Am wichtigsten jedoch ist mir, dass ich heute, mit meinen fünfzig Jahren, mit meinem dreijährigen Sohn Daniel spielen und lachen darf und dabei die Welt auch mit seinen Augen sehen kann: mit einem reinen Herzen und in Unschuld entdecken, dass jeder neue Tag ein wunderbares Geschenk ist. Manchmal verblüfft es mich, dass er stundenlang aufs Meer hinausblickt, wie ich es in seinem Alter auch getan habe …

Ich muss eine kleine Pause machen.

Ich fühle mich lebendiger denn je mit meinen Erinnerungen, mit dem Wissen, dass die Welt mich nie umkrempeln konnte, vor allem aber dass ich meine Träume nie aufgegeben habe. Das hat nichts mit Utopie oder irgendwelchen Hirngespinsten zu tun – es ist einfach mein Optimismus und das erwartungsvolle Wissen, dass die Reise noch nicht zu Ende ist, sondern dass ein neuer, wunderschöner Abschnitt begonnen hat, in dem man das Leben aus einer anderen Perspektive betrachtet und genießt.

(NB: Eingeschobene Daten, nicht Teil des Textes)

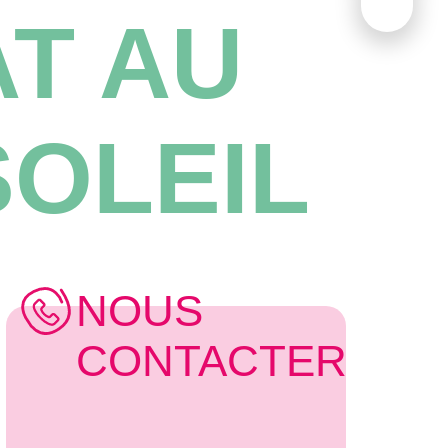
AT AU
OLEIL
NOUS
CONTACTER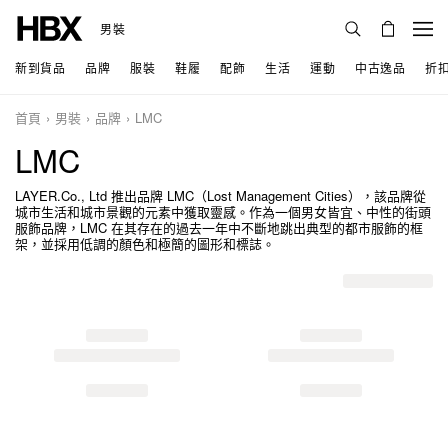
男裝
新到貨品
品牌
服裝
鞋履
配飾
生活
運動
中古逸品
折
首頁
男裝
品牌
LMC
LMC
LAYER.Co., Ltd 推出品牌 LMC（Lost Management Cities），該品牌從
城市生活和城市景觀的元素中獲取靈感。作為一個男女皆宜、中性的街頭
服飾品牌，LMC 在其存在的過去一年中不斷地跳出典型的都市服飾的框
架，並採用低調的顏色和極簡的圖形和標誌。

Für mich ist das Leben wie ein Traum, den man nicht mit geschlossenen Augen im Schlaf erlebt, sondern mit offenen Augen im Hier und Jetzt.

Leider musste ich feststellen, dass es vielen Menschen wichtiger ist, nett zu sein und geliebt zu werden, als sich selbst treu zu bleiben. Vermutlich ist das ein berechtigtes Motiv, man darf aber die Treue zu seinen eigenen Prinzipien nicht mit dem Wunsch nach Geliebtwerden verwechseln. Das hat seinen Preis, ich weiß. Doch ich empfinde heute nicht anders als damals mit vierunddreißig Jahren, als ich mit einem strahlenden Lächeln aufs Meer hinausblickte und dachte:

Ich wünsche mir nichts anderes … Ich habe es geschafft … Alles, was jetzt noch kommt, wird ein Geschenk dieser erfüllenden Reise sein, zu der ich aufgebrochen bin …

Ich glaube, alles im Leben hat seine Zeit. Es gibt eine Zeit, sich quicklebendig zu fühlen. Eine Zeit, sich an den einfachen Dingen zu erfreuen. Eine Zeit für Traurigkeit und sogar für Melancholie.